EXTRACT —
▼

The net result should be that many queries involving Kmag would be a lot faster now.  We're talking orders of magnitudes for some interesting sorts of queries.

For this very small table, it's hard to contrive an example, though. You can see that an index *has been requested* in the table metadata:

In [None]:
table_meta = parse_vosi_table(
    requests.get(svc.baseurl+"/user_tables/my_upload").content)
kmag_col = [c for c in table_meta.columns if c.name=="kmag"][0]
kmag_col.flags

Note that this indexed marking will already be there while the indexing job is still running.  The same goes for some more in-depth metadata on indexes.  The plain flag on the tableset is a bit too little if you actually want to know what sort of queries would profit from an index.  We will see examples in a moment.  Right now, let me mention that you can run a GET on the index endpoint, and that will give you some, let's say, debugging information.  I'm suggesting this should not be machine-readable but material useful to users wanting to see what is going on behind the scenes; the suggested representation is the SQL CREATE INDEX statements generated on behalf of the user.  In our case:

In [None]:
print(requests.get(indexurl).text)

Special index types are particularly important in the case of spatial indexes, arguably the most important ones in astronomy.  When you use properly marked-up coordinates, the indexer should automatically use the right sort of index:

In [None]:
requests.post(indexurl, {"INDEX": ["_RAJ2000", "_DEJ2000"]})

▲

SUPPLIED DATA —
▼

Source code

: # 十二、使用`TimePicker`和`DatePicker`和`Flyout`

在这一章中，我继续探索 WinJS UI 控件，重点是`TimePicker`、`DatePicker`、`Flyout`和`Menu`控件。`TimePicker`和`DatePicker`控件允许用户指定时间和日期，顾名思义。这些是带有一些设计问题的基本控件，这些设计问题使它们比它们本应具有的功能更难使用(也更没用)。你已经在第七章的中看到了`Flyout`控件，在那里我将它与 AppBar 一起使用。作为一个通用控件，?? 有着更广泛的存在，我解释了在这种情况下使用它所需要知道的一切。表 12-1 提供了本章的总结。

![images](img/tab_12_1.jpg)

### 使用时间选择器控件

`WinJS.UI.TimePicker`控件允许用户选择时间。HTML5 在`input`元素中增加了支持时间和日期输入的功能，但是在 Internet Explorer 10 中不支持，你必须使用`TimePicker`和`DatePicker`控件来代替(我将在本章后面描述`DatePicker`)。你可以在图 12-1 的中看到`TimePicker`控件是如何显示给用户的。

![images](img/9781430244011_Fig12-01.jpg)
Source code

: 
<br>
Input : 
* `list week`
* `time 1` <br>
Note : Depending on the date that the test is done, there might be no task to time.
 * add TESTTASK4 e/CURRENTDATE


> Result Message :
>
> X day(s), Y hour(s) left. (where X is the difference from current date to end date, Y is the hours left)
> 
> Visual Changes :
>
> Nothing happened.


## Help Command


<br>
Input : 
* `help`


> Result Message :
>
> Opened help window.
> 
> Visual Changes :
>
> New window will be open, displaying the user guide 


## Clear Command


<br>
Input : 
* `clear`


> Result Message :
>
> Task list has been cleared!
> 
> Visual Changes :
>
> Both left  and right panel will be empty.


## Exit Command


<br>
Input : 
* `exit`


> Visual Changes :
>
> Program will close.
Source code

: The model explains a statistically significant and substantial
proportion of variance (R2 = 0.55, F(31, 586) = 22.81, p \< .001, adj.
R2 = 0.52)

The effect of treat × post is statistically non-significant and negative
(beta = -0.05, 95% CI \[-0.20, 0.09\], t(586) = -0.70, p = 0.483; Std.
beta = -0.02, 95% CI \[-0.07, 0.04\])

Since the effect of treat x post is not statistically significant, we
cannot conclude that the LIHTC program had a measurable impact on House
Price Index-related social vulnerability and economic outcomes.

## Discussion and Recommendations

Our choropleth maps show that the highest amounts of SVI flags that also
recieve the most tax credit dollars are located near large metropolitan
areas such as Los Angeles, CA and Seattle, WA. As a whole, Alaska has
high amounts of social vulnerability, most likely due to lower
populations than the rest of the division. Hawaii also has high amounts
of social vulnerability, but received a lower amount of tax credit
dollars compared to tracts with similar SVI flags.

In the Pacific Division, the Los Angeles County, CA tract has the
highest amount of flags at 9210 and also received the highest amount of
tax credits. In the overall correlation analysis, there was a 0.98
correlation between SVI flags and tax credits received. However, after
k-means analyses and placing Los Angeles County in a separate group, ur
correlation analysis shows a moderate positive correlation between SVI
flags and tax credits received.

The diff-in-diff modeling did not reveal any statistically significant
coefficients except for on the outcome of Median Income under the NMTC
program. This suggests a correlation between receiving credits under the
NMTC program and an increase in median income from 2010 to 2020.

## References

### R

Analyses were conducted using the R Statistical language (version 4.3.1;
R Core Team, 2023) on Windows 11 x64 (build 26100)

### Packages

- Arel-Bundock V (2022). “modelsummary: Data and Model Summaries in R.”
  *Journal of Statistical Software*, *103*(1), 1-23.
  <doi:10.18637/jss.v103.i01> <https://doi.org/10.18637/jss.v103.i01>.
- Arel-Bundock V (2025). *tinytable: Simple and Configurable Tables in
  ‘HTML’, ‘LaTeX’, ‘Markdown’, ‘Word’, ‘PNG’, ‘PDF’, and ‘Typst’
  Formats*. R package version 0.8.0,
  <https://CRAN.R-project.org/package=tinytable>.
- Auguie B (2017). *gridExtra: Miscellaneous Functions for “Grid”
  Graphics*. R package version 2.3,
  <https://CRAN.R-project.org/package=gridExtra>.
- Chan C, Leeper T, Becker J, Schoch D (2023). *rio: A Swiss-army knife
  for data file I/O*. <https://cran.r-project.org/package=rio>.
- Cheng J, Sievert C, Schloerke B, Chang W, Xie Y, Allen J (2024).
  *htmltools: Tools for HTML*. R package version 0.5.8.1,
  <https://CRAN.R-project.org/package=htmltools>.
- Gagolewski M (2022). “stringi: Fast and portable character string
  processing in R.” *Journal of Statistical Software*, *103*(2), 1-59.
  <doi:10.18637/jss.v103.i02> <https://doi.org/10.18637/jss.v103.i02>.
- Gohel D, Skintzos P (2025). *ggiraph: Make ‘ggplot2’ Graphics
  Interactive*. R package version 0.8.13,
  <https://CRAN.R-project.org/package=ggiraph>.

▲

DIRECTIONS —
**A.** Answer each question from the passage on indexing uploaded tables.
(i) At what point does the indexed marking already show up in the table metadata?
(ii) What representation is suggested for the information returned by a GET on the index endpoint?
(iii) Which type of index does the passage call arguably the most important in astronomy?
**B.** Resume the passage on indexing uploaded tables from its final line.

TASK-BY-TASK OUTPUTS —
**A.**
(i) While the indexing job is still running.
(ii) The SQL CREATE INDEX statements generated on behalf of the user.
(iii) Spatial indexes.

**B.**
In [None]:
print(requests.get(indexurl).text)

You are not really supposed to understand what the odd statements for the my_upload__RAJ2000__DEJ2000  index mean; but it's pretty clear that the box understood it's a spatial pair.

This particular implementation will refuse a spatial index (and use a normal one) when the coordinate types don't match.  For instance, if you mix equatorial and galactic:

In [None]:
requests.post(indexurl, {"INDEX": ["_Glon", "_DEJ2000"]})
print(requests.get(indexurl).text)

– no magic expression is being created.  Since the sorts of magic required for certain sorts for columns and queries are strongly dependent on the backend database server, we don't say much more than “try to guess what's most useful based on the UCDs and types of the columns the user wants to index”.